_Data records:_
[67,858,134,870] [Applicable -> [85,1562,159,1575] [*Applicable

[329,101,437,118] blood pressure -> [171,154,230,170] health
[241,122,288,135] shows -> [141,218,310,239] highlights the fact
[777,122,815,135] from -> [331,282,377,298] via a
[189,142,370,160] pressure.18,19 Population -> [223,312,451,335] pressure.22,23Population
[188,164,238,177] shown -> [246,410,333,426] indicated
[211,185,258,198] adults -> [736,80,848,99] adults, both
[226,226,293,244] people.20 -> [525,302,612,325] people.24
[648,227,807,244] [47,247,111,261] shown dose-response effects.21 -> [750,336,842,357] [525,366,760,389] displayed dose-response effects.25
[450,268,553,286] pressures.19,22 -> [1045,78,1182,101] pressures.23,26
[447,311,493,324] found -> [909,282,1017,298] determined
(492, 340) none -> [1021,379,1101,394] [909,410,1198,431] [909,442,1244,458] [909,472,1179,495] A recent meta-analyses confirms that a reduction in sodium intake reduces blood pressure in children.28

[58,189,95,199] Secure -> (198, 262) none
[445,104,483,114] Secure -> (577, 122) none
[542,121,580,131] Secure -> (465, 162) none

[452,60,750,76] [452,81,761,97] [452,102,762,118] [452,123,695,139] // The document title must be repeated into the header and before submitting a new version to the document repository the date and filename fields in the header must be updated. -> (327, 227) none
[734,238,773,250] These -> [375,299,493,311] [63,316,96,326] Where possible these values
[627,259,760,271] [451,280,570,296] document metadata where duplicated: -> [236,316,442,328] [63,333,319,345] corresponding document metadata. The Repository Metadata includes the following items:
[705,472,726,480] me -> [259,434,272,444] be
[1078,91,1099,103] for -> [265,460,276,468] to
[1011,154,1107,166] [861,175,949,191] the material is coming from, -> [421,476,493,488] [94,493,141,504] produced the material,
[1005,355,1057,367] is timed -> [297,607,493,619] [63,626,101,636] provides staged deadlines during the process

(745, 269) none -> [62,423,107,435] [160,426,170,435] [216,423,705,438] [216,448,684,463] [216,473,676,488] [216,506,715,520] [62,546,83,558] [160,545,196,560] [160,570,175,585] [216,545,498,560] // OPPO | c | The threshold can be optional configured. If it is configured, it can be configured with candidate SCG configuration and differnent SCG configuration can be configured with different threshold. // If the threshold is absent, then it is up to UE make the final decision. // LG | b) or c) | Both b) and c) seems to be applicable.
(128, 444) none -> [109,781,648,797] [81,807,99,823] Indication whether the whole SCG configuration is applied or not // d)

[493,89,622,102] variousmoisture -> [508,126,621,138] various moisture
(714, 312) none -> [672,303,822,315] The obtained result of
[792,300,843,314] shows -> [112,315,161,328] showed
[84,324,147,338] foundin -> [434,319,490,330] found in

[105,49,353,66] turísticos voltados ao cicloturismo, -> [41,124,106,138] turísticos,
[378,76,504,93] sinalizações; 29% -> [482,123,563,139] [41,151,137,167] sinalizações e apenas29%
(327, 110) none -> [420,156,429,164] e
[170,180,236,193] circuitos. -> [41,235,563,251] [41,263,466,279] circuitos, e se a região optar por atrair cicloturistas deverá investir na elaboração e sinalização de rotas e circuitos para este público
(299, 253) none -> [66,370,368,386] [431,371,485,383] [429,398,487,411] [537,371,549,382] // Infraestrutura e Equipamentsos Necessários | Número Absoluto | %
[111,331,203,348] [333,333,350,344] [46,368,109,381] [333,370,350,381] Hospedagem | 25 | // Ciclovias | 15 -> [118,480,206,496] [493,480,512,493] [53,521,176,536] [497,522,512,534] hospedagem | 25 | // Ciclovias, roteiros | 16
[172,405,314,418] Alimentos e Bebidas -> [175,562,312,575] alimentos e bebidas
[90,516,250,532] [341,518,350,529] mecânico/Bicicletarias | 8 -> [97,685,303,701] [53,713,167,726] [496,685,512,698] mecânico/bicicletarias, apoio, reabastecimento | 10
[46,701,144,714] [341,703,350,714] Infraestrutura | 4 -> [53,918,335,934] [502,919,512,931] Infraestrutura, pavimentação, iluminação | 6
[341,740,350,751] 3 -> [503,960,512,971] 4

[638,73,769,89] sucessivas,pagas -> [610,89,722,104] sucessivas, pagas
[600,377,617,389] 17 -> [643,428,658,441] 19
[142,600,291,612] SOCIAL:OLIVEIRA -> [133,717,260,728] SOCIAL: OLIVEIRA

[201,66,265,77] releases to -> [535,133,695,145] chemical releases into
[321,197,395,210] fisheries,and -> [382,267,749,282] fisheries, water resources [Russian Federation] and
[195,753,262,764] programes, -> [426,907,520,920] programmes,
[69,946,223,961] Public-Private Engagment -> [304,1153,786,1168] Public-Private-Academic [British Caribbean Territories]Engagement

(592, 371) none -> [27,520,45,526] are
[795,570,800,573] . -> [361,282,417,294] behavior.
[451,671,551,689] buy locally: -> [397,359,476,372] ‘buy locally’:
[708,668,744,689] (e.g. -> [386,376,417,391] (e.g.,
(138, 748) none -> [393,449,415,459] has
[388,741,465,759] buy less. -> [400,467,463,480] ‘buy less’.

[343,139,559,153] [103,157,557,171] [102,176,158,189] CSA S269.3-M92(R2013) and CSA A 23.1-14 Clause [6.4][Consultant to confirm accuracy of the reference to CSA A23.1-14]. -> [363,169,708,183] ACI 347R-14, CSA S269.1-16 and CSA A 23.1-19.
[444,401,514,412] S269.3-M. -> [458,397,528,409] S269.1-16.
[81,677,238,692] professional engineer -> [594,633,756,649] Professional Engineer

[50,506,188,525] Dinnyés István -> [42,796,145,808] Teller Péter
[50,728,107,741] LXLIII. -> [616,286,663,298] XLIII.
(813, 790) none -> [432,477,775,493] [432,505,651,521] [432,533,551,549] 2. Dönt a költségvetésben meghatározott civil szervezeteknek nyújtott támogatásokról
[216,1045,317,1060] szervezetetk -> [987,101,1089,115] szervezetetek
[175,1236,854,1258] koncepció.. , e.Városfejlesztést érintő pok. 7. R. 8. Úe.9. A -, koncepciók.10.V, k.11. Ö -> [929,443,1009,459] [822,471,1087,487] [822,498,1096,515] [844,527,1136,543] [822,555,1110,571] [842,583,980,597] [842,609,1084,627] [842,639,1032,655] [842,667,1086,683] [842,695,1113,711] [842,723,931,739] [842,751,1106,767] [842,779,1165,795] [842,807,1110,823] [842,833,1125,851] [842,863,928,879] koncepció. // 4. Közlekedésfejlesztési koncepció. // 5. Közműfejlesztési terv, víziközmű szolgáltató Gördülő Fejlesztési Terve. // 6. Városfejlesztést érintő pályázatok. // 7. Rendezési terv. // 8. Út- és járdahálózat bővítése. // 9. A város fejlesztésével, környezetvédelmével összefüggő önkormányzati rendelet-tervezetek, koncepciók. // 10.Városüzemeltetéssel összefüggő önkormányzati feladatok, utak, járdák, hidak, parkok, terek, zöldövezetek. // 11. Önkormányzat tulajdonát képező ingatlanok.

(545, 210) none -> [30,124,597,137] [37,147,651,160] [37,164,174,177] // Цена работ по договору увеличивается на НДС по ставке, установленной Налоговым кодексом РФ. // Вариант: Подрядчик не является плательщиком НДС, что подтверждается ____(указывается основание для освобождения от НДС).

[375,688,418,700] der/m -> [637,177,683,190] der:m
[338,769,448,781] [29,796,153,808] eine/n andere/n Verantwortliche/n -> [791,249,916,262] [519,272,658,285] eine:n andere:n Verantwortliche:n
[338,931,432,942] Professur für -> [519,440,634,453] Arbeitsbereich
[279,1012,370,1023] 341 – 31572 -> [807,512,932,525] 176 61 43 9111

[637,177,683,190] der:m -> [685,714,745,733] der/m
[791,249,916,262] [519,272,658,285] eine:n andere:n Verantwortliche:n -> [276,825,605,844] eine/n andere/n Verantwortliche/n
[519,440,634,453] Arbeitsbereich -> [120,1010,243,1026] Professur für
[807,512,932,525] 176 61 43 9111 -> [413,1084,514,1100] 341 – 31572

_What to work on:_ Please transcribe only the lines in the records above running from the line that has "[734,238,773,250] These ->" through the line that has "[1011,154,1107,166] [861,175,949,191] the", both included, exactly as they appear.

_Exercise response:_
[734,238,773,250] These -> [375,299,493,311] [63,316,96,326] Where possible these values
[627,259,760,271] [451,280,570,296] document metadata where duplicated: -> [236,316,442,328] [63,333,319,345] corresponding document metadata. The Repository Metadata includes the following items:
[705,472,726,480] me -> [259,434,272,444] be
[1078,91,1099,103] for -> [265,460,276,468] to
[1011,154,1107,166] [861,175,949,191] the material is coming from, -> [421,476,493,488] [94,493,141,504] produced the material,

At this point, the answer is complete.